The Gahcho Kue project in the NWT is a joint venture between De Beers Canada (51 percent) and Mountain Province (49 percent). The joint venture submitted the Environmental Impact Statement in December 2010, beginning the estimated 24-27 month permitting process. Construction is estimated to take two years, so production is anticipated to begin in 2015. The proposed mine would produce between 2.5 and 4 million carats a year valued at $75 p/c over its 11-year mine life.
Dianor Resources’ Leadbetter property is in northern Ontario. However, unlike the Victor mine, it is located close to infrastructure, within 30 minutes of the city of Wawa. This unique diamond project is a large, low-grade deposit that includes diamonds, rubies, sapphires and gold. Dianor is advancing a large bulk-sampling program (50,000 tons) that will test the economic viability of the property. Permits have been received, and construction ready to begin, and the bulk sampling program results are anticipated in 2013.
Rough diamonds continue to be produced from four mines in Canada: Ekati (BHP Billiton), Diavik (Rio Tinto and Harry Winston), Snap Lake and Victor (both owned by De Beers Canada).
Ekati, the first diamond mine in Canada that opened in 1998, is approaching the end of its projected mine life, with an estimated eight years of production remaining. Victor has about the same remaining mine life.
De Beers is exploring and testing a number of kimberlite pipes in the area of the Victor mine, and it remains optimistic that additional reserves can be identified. Diavik and Snap Lake both have more than 10 years of reserves remaining.

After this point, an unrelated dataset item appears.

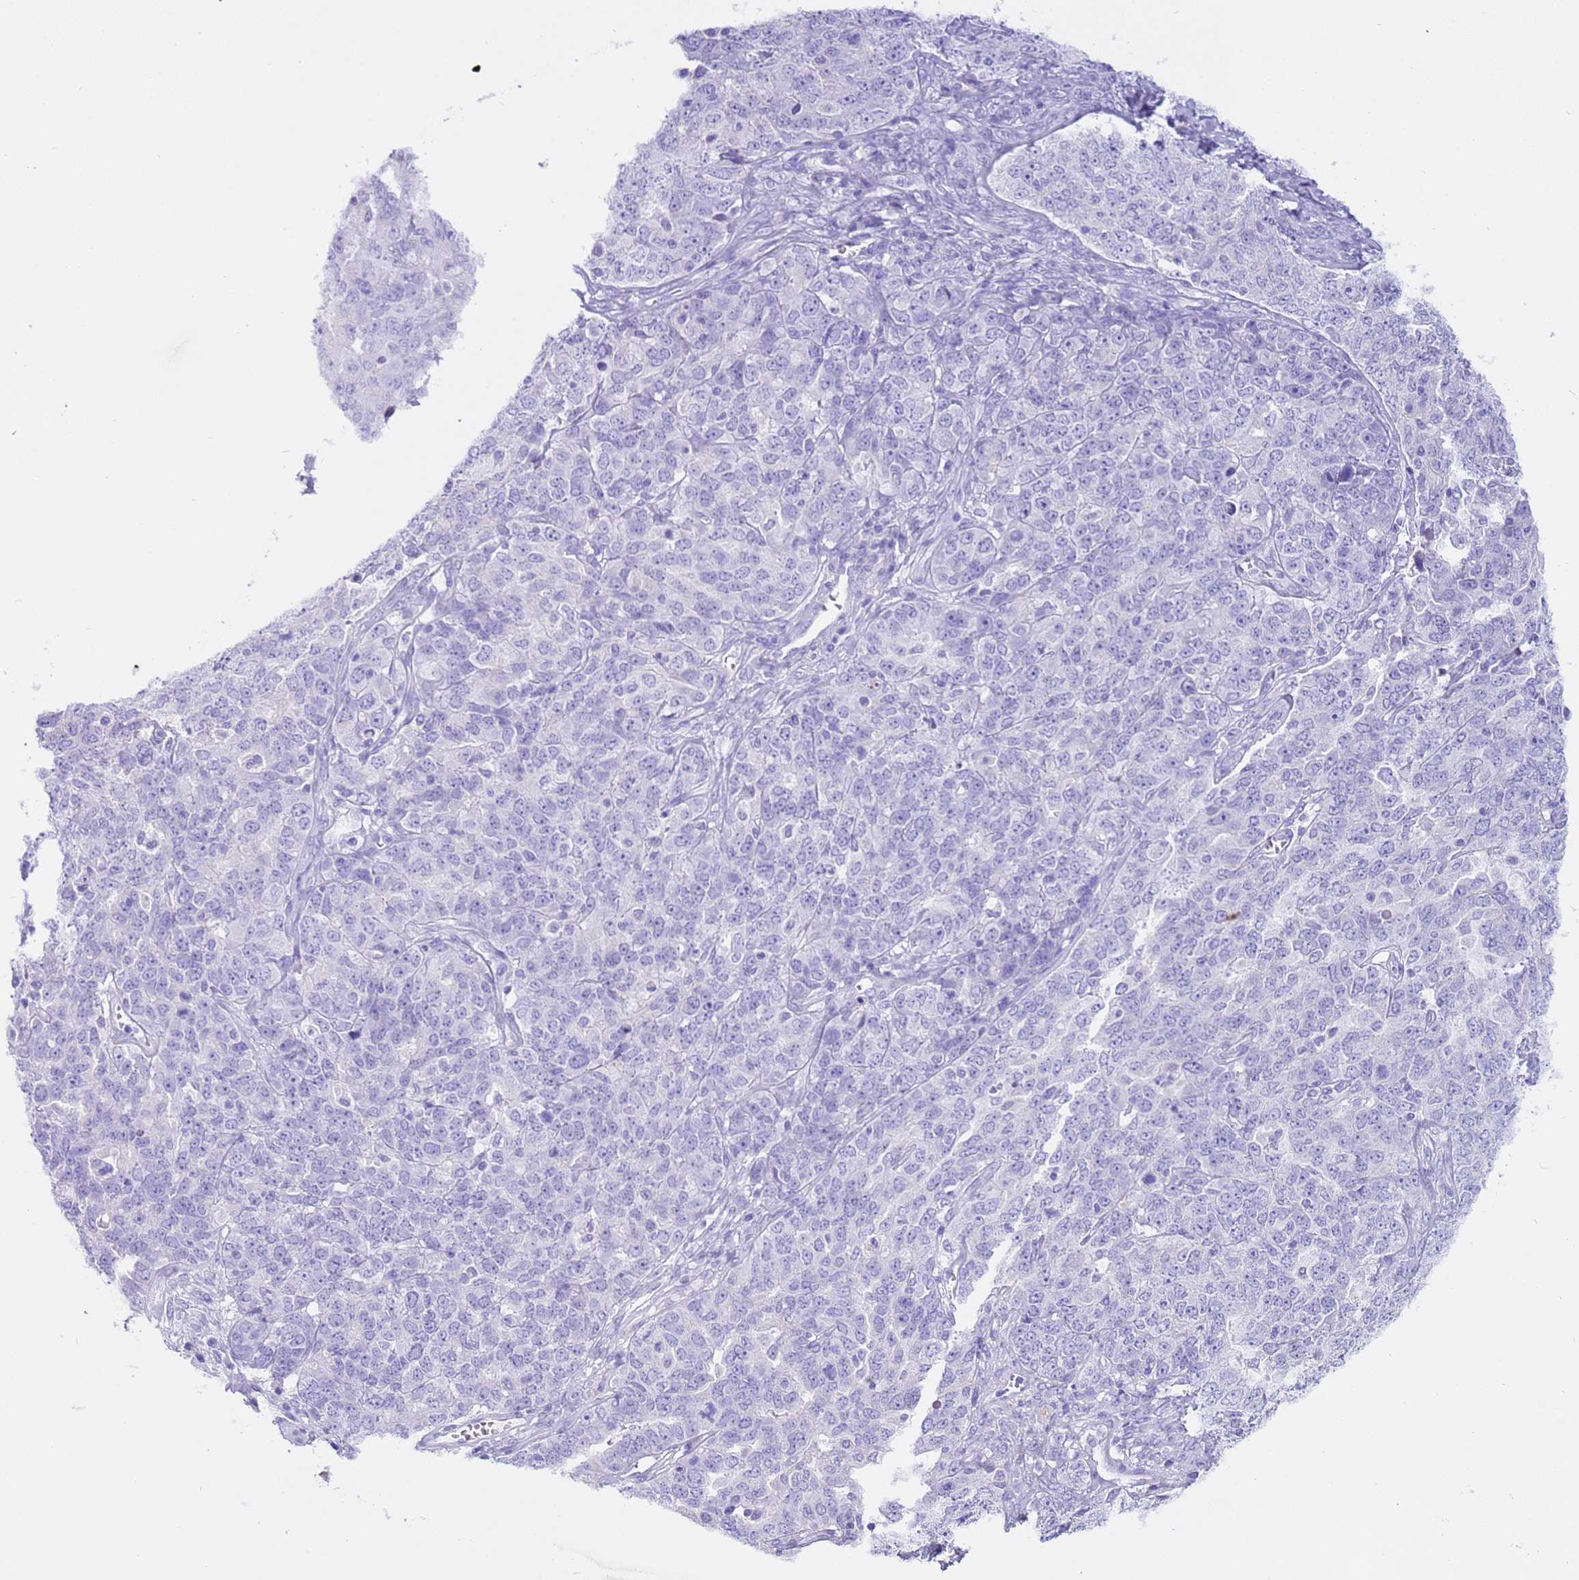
{"staining": {"intensity": "negative", "quantity": "none", "location": "none"}, "tissue": "ovarian cancer", "cell_type": "Tumor cells", "image_type": "cancer", "snomed": [{"axis": "morphology", "description": "Carcinoma, endometroid"}, {"axis": "topography", "description": "Ovary"}], "caption": "High magnification brightfield microscopy of ovarian cancer stained with DAB (3,3'-diaminobenzidine) (brown) and counterstained with hematoxylin (blue): tumor cells show no significant expression.", "gene": "CPB1", "patient": {"sex": "female", "age": 62}}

The diamond cutting and processing sector in Canada remains small and specialized. Both of the current rough diamond mining jurisdictions in Canada, the NWT and Ontario, support the local cutting and polishing of a minimum of 10 percent of the rough diamonds mined within their respective jurisdictions. In Ontario this has led to the establishment of one cutting factory, located in Sudbury processing high value rough from the Victor mine. Over the past five years, the cutting and polishing factories in the NWT have encountered numerous problems as they faced higher operational costs. Only one factory is currently working, while a second is going through bankruptcy procedures and a third sits empty.

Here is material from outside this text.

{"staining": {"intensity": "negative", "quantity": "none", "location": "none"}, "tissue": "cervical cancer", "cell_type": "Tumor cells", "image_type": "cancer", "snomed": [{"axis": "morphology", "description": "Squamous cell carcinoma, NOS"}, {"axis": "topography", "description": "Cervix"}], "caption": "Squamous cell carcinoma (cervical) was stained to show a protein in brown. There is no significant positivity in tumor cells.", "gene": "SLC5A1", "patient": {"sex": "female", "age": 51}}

In 2010, Quebec announced its updated Mineral Strategy, which included the commitment to support the local cutting and polishing of 10 percent of the production from any diamond mine in Quebec. However the strategy did not provide specifics on how this would be achieved. It is clear however, that the government would like to see at least 10 percent of the production from Renard made available for cutting to factories located in Quebec. When diamonds were mined at Jericho, in Nunavut, the Nunavut government did not take a position on local allocation of rough diamonds, while the other prospective diamond-producing jurisdiction, Saskatchewan has not yet taken a public position on the issue. However there is a small cutting factory already operating in Prince Albert, the closest community to the prospective diamond mine in Saskatchewan, producing high quality specialized cuts.
The future for Canada as a producer of rough diamonds remains bright, with a number of strong projects vying to be the country’s next diamond mine in the next two to five years. The exploration sector has numerous projects in the pipeline with the potential to be producers in the next five to 10 years, all indications of Canada’s strength, now and into the future.